The first critical test of the vehicle came Thursday, when the team set out to demonstrate that the car could run using solar power for several hours. Team members traveled with the vehicle approximately 100 miles from Seagoville to Bullard High School in Bullard, Texas, with the car running on its own power for several miles.
“As is always the case in complex engineering projects, the car did not work perfectly,” said Dr. Ken Berry, assistant director of the Science and Engineering Education Center (SEEC) at UT Dallas and the camp director. “We were very impressed that it averaged 25 miles per hour, and had a top speed of 35 miles per hour.”
Bullard High School science teacher Stacy Gwartney, who was observing the camp and had two students participating, said her high school is planning to field a team in next year’s national challenge.
UT Dallas engineering students conceived of the solar car project as part of a senior design course. During the summer Solar Car Camp, the University students became project managers, overseeing the campers’ work and providing technical assistance.”
Matthew Westbrook, a UT Dallas mechanical engineering student and intern with SEEC, demonstrated proper solar car driving techniques.
The camp gave UT Dallas electrical engineering student Seon Jae Kim his first experience in a project-management role. He provided information about electrical and computer systems and advised students how to work with the solar panels.
“I was nervous at first, but now I feel really comfortable with the group, and I love it,” Kim said. “Solar panel technology is related to my research area – nanotechnology – so I was excited about working on this project.”

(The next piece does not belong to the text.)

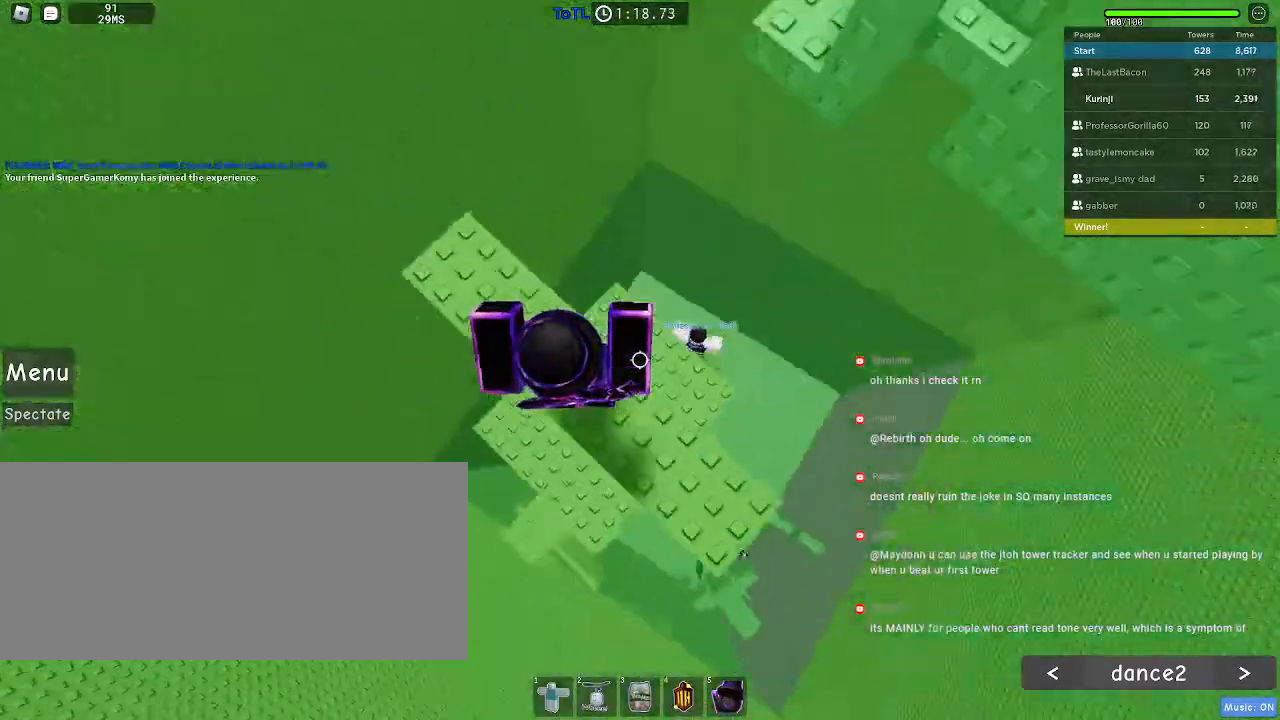
{"keys": ["w"], "mouse": [], "events": [[50, "w", "down"], [200, "space", "down"], [267, "space", "up"]]}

Mechanical engineering student Matthew Westbrook is an intern with SEEC, and has previously designed projects for young children to help them understand specific concepts. “This is a bit more intensive, and they did a very good job,” said Westbrook, who helped ensure the solar-car campers worked safely.
After the camp, the vehicle will remain at UT Dallas, where University students will continue to work on it for possible entry in future solar car events.
Sam Tunnell, a camp participant who will be a sophomore at Denton High School in the fall, said the most challenging part of the project was effective communication among team members.
“We had to learn all the tricks of the trade and about the tools we were using, like how to weld, how to solder and how to use different kinds of drills,” said Tunnell, who has aspirations of becoming an aerospace engineer.
Dr. Ken Berry (center), who directed the Solar Car Camp, was aided by UT Dallas engineering students (from left) David Cobb, Zewdu Derso, Matthew Westbrook, Seon Jae Kim and Nikkan Yadegary.
“But it was really hard communicating information to each other. We were all getting very frustrated, but we learned to deal with it.”
Berry said so-called 21st-century workforce skills are often the most difficult for students to grasp.
“As a teacher, I have learned that teamwork, communication and project planning are among the hardest things for students to understand,” said Berry, who had never built a solar car before this summer’s camp. “Project planning is really critical and incredibly difficult, to be able to figure out what’s going to happen next and have everything prepared in the correct order. Our UT Dallas students also are learning this lesson.”
At the heart of the solar-powered car is a go-cart chassis, which the students modified and outfitted with four solar panels provided by Texas-based 1SolTech.
Gwartney said she is excited about the learning opportunities a solar car project will offer her students.
“I was amazed to see how Dr. Berry incorporated chemistry, physics and engineering,” said Gwartney, a 22-year teaching veteran whose students have competed successfully in robotics competitions, including at the 2012 FIRST Championship. “For my senior students it will really bring home all the sciences we cover, plus they’ll learn about alternative energy sources. As an overall project, it’s the way to go.”